Dark Energy Survey Year 3 Results: Cosmological constraints from second and third-order shear statistics

TL;DR

This paper analyzes third-order shear statistics from DES Y3 data to improve cosmological constraints, demonstrating the power of higher-order lensing statistics in current and future surveys.

Contribution

It introduces a combined analysis of two-point and third-order shear statistics, improving parameter constraints and demonstrating the practical use of the aperture mass skewness in cosmology.

Findings

Achieved tighter constraints on $S_8$ and $ ext{Ω}_m$ with combined statistics.

Reduced tension between DES and Planck data to 2.3σ.
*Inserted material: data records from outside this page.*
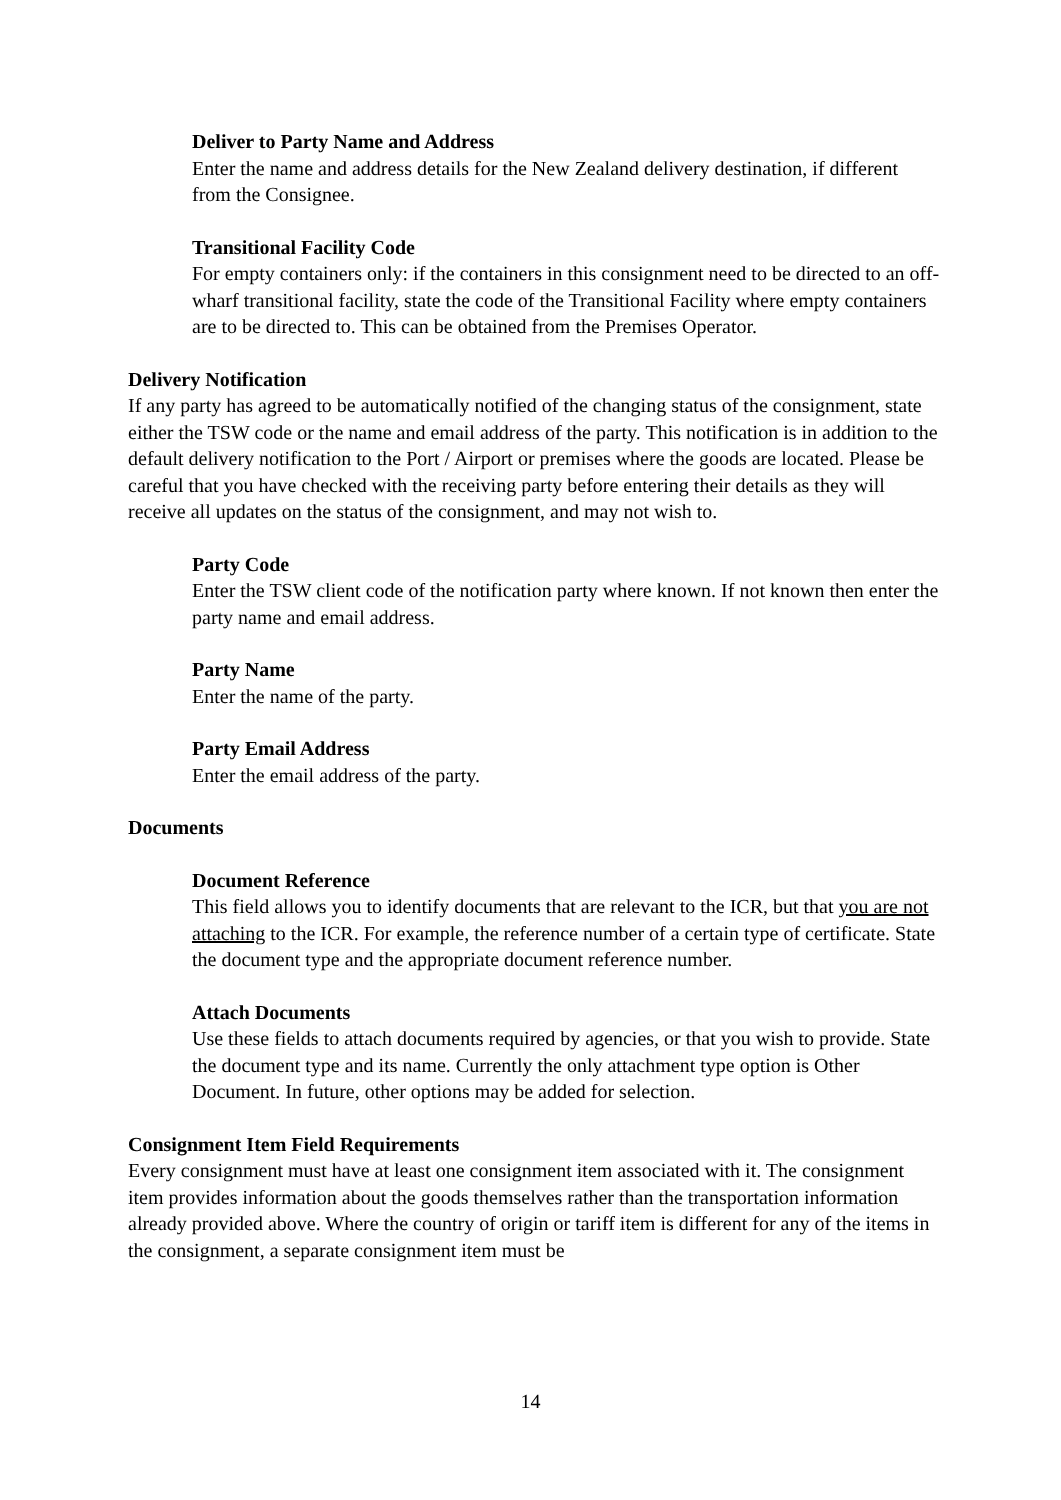Deliver to Party Name and Address
Enter the name and address details for the New Zealand delivery destination, if different from the Consignee.
Transitional Facility Code
For empty containers only: if the containers in this consignment need to be directed to an off-wharf transitional facility, state the code of the Transitional Facility where empty containers are to be directed to. This can be obtained from the Premises Operator.
Delivery Notification
If any party has agreed to be automatically notified of the changing status of the consignment, state either the TSW code or the name and email address of the party. This notification is in addition to the default delivery notification to the Port / Airport or premises where the goods are located. Please be careful that you have checked with the receiving party before entering their details as they will receive all updates on the status of the consignment, and may not wish to.
Party Code
Enter the TSW client code of the notification party where known. If not known then enter the party name and email address.
Party Name
Enter the name of the party.
Party Email Address
Enter the email address of the party.
Documents
Document Reference
This field allows you to identify documents that are relevant to the ICR, but that you are not attaching to the ICR. For example, the reference number of a certain type of certificate. State the document type and the appropriate document reference number.
Attach Documents
Use these fields to attach documents required by agencies, or that you wish to provide. State the document type and its name. Currently the only attachment type option is Other Document. In future, other options may be added for selection.
Consignment Item Field Requirements
Every consignment must have at least one consignment item associated with it. The consignment item provides information about the goods themselves rather than the transportation information already provided above. Where the country of origin or tariff item is different for any of the items in the consignment, a separate consignment item must be
14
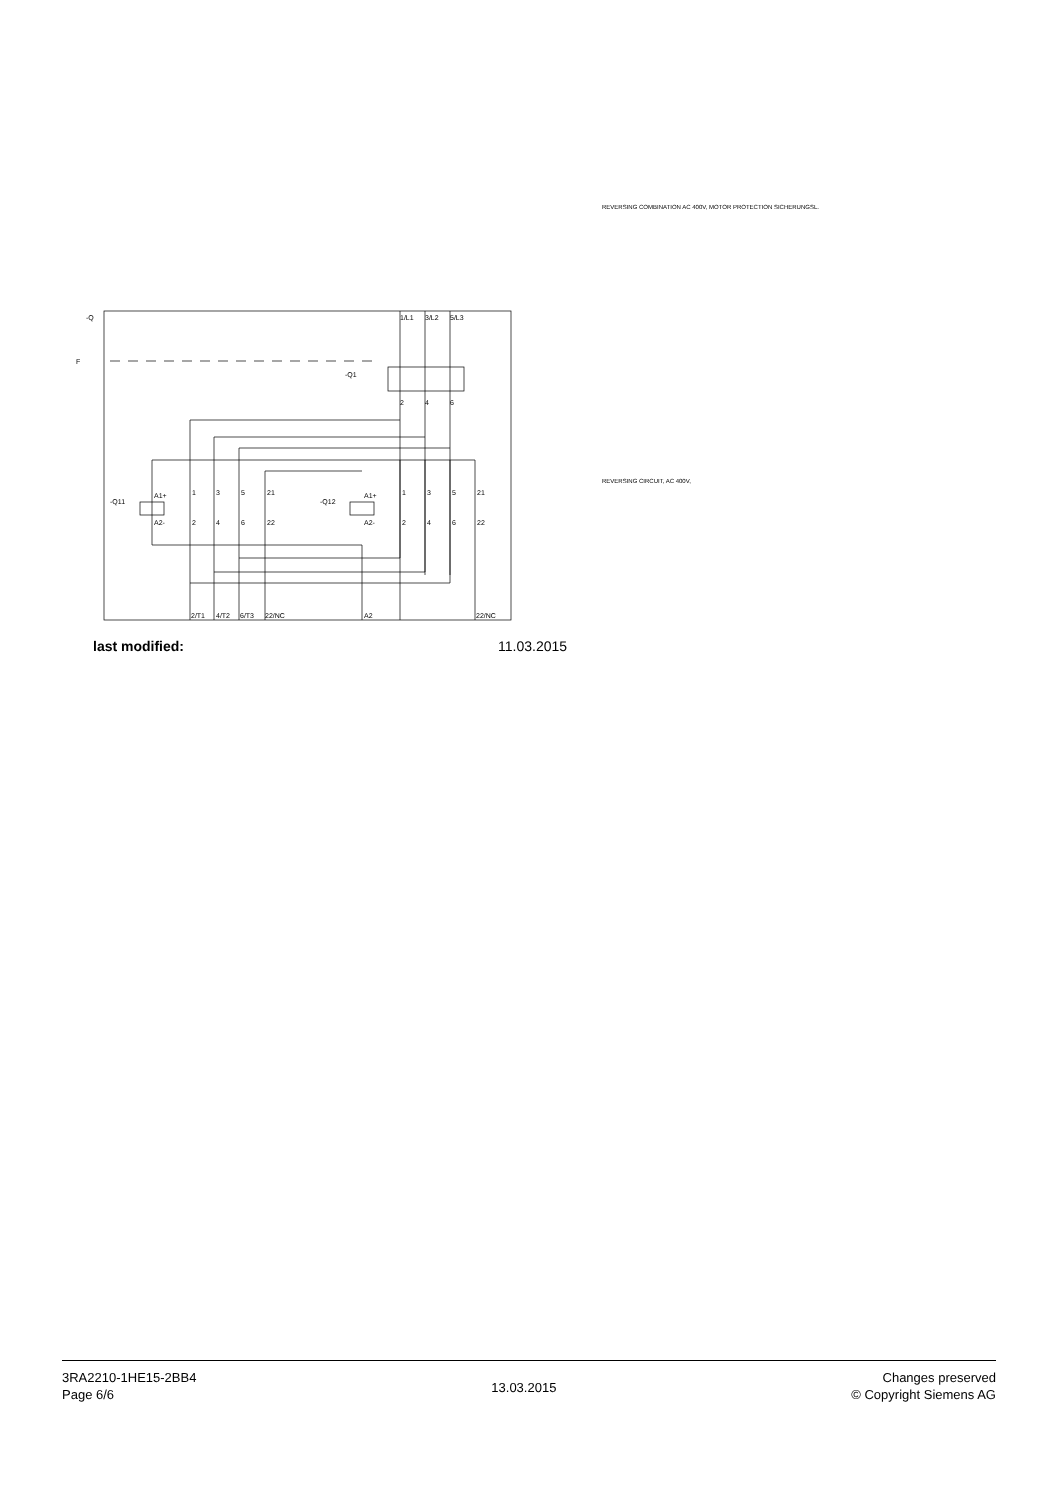REVERSING COMBINATION AC 400V, MOTOR PROTECTION SICHERUNGSL.
REVERSING CIRCUIT, AC 400V,
-Q
F
-Q1
1/L1
3/L2
5/L3
2
4
6
-Q11
-Q12
A1+
A2-
A1+
A2-
1
3
5
21
2
4
6
22
1
3
5
21
2
4
6
22
2/T1
4/T2
6/T3
22/NC
A2
22/NC
last modified: 11.03.2015
3RA2210-1HE15-2BB4
Page 6/6
13.03.2015
Changes preserved
© Copyright Siemens AG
Enabled self-calibration of photometric redshift uncertainties.

Abstract

We present a cosmological analysis of the third-order aperture mass statistic using Dark Energy Survey Year 3 (DES Y3) data. We perform a complete tomographic measurement of the three-point correlation function of the Y3 weak lensing shape catalog with the four fiducial source redshift bins. Building upon our companion methodology paper, we apply a pipeline that combines the two-point function $\xi_{\pm}$ with the mass aperture skewness statistic $\langle M_{\rm ap}^3\rangle$, which is an efficient compression of the full shear three-point function. We use a suite of simulated shear maps to obtain a joint covariance matrix. By jointly analyzing $\xi_\pm$ and $\langle M_{\rm ap}^3\rangle$ measured from DES Y3 data with a $\Lambda$CDM model, we find $S_8=0.780\pm0.015$ and $\Omega_{\rm m}=0.266^{+0.039}_{-0.040}$, yielding 111% of figure-of-merit improvement in $\Omega_m$-$S_8$ plane relative to $\xi_{\pm}$ alone, consistent with expectations from simulated likelihood analyses. With a $w$CDM model, we find $S_8=0.749^{+0.027}_{-0.026}$ and $w_0=-1.39\pm 0.31$, which gives an improvement of $22\%$ on the joint $S_8$-$w_0$ constraint. Our results are consistent with $w_0=-1$. Our new constraints are compared to CMB data from the Planck satellite, and we find that with the inclusion of $\langle M_{\rm ap}^3\rangle$ the existing tension between the data sets is at the level of $2.3\sigma$. We show that the third-order statistic enables us to self-calibrate the mean photometric redshift uncertainty parameter of the highest redshift bin with little degradation in the figure of merit. Our results demonstrate the constraining power of higher-order lensing statistics and establish $\langle M_{\rm ap}^3\rangle$ as a practical observable for joint analyses in current and future surveys.